“There are only two days in the year that nothing can be done. One is called yesterday and the other is called tomorrow” (Dalai Lama)
I can’t change the past, and I can’t dictate the future. The past is fixed whether I like it or not. It is what it is, and the things I’ve said and done can’t be changed; they remain said and they remain done and this will always be so. I wasn’t trying to hurt people. I am a straightforward, honest and generous person without alcohol, but drinking made me nasty, and selfish. I did what I did because of drinking, but that doesn’t excuse it, it was still me that did those things. I am responsible, and all I can do is to try and put right the wrongs that I’ve done. We’d like instant forgiveness the moment we stop drinking, but trust is lost, and trust is not a simple commodity that can be given and taken, it has to be earned, and we have to re-earn that trust. I can only do this by becoming the person I should have been all along. I can’t do that in the past, and I can’t do it in the future. I can only do it today, now… right now in this instant we call the present. Today is the only point of contact with the world that I have any control over; it is the only moment in which I have choice.
My past is made up of tiny slices of what I did before. It is the sum of the deeds and words of the instants as they passed.

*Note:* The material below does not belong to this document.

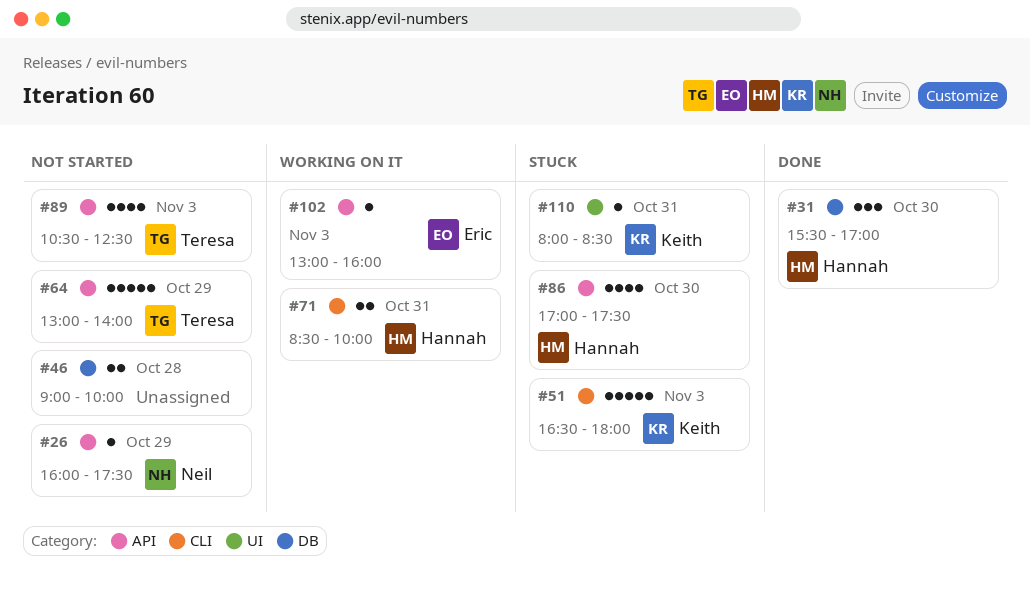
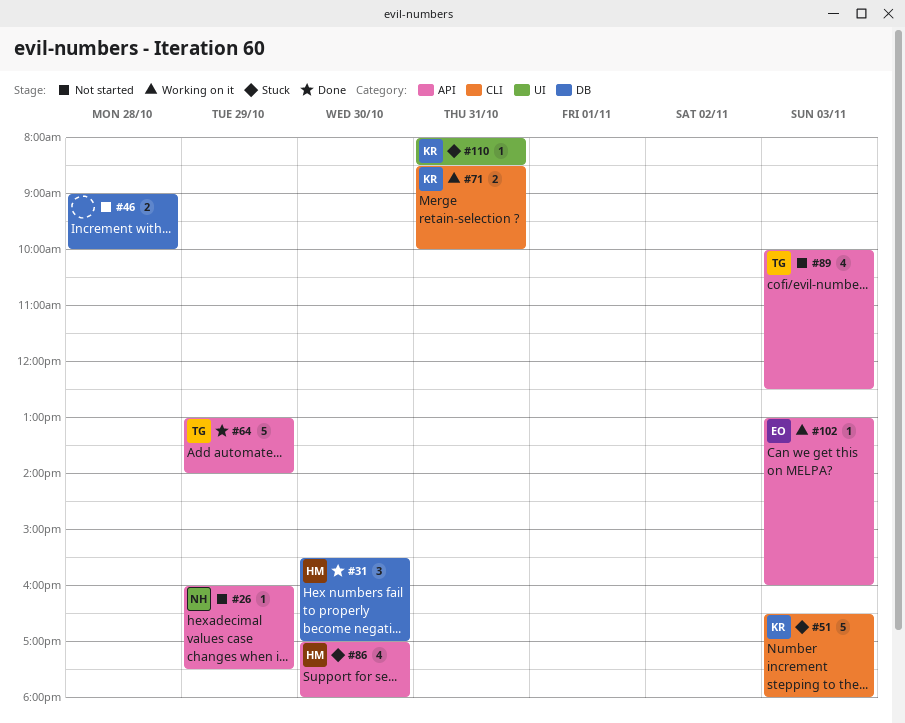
#64, status: Not started -> Done
#71, owner: Hannah -> Keith
#86, ends: 17:30 -> 18:00
#89, begins: 10:30 -> 10:00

Every day I had choices to make, and sometimes I chose poorly. My past is the consequences of those choices, good, bad and indifferent. It is fixed and can’t be changed, but my future is not yet fixed.
While I drank I made poor choices, disastrous choices, and hurtful choices… I rarely made good ones. I bore the consequences of those choices, but so did everyone close to me… I don’t want that happening again.
I can’t control the future, but I can change the odds. I do that by the choices I make right now… moment by moment… now. Now is the only moment I control and today is the only day that I can change the direction of my life.
What I have to do is the next right thing. Do that and my future prospects change for the better.
- Beware your thoughts, for they become your actions.
- Beware your actions, for they become your habits.
- Beware your habits, for they become your character.
- Beware your character, for it becomes your destiny.